Internações por acidentes de trânsito crescem 725% em uma década em Pernambuco

Pernambuco é o segundo estado do Brasil que mais registrou internações nos hospitais em consequência de acidentes de trânsito na última década. Entre 2009 e 2018, o número de vítimas que deram entrada em unidades de saúde pública cresceu 725%. Somente no ano passado, por dia, cerca de 19 pessoas precisaram de atendimento médico depois de uma colisão. Os dados fazem parte de um levantamento nacional, realizado pelo Conselho Federal de Medicina (CFM), que expõe os acidentes como problema de saúde pública. Diante das discussões sobre as mudanças na legislação de trânsito, capitaneadas pelo Governo Federal, entidades e especialistas saem em defesa de uma mobilidade mais segura.

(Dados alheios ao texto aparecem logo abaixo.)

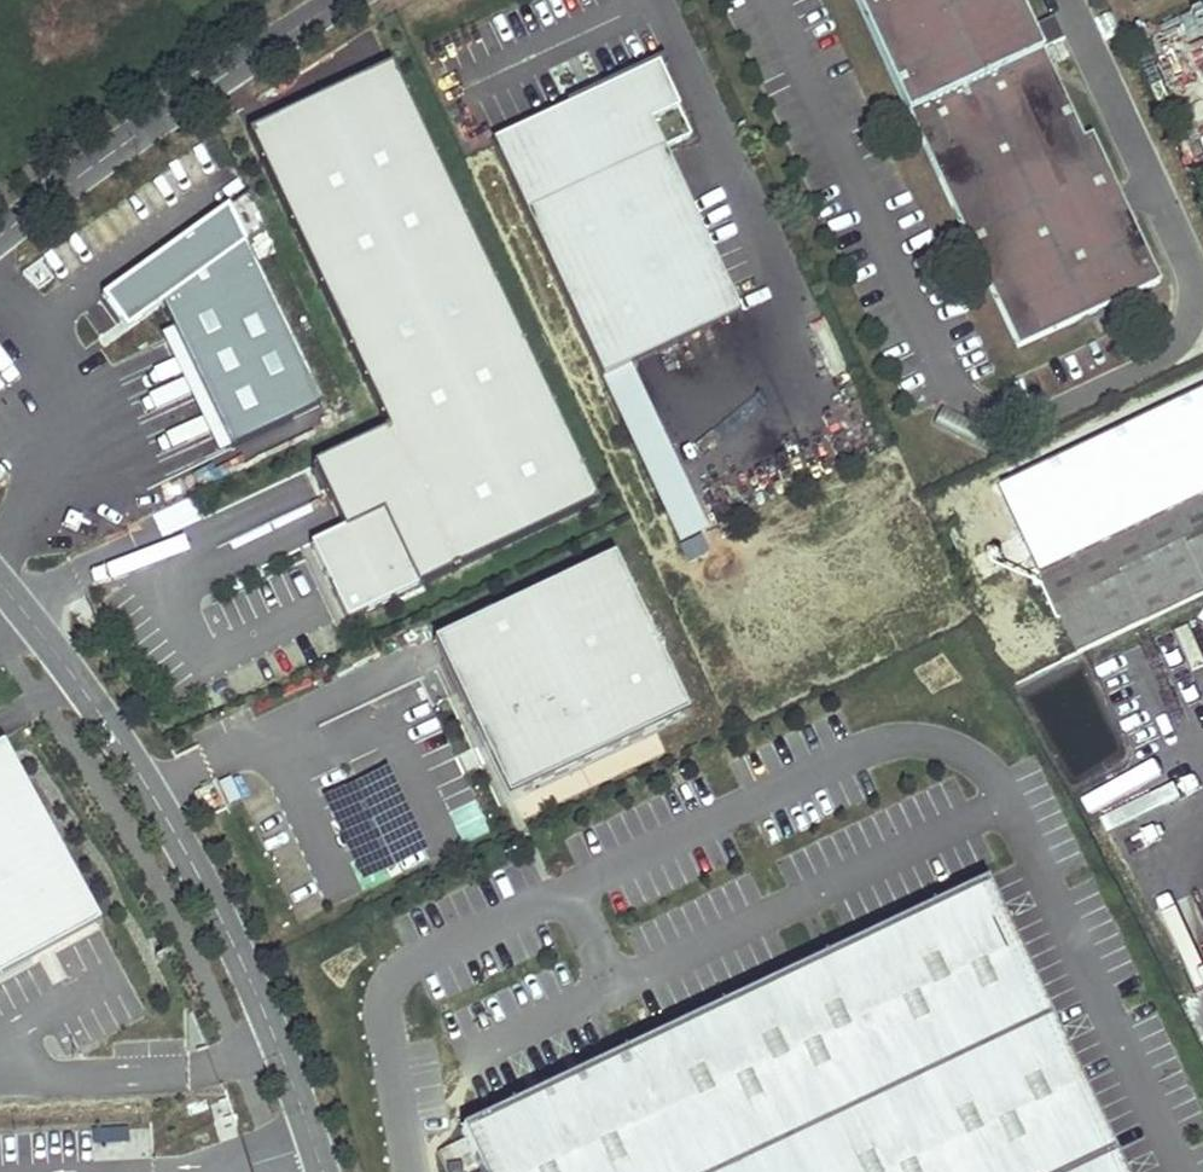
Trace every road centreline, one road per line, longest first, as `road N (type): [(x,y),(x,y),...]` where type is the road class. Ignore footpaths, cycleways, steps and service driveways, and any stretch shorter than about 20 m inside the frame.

Na última década, houve um crescimento de 33% na quantidade de internações de vítimas de acidentes de trânsito em todo o Brasil. O pior cenário foi registrado no Tocantins. Segundo o CFM, 20 pessoas dão entrada por dia em um hospital da rede pública brasileiro com ferimentos graves decorrentes de acidentes com transporte terrestre. Foram mais de 1,6 milhão de vítimas graves em dez anos. Essa realidade tem um impacto direto nos gastos com a saúde. O país gastou R$ 3 bilhões no Sistema único de Saúde (SUS) para tratar os feridos no período analisado.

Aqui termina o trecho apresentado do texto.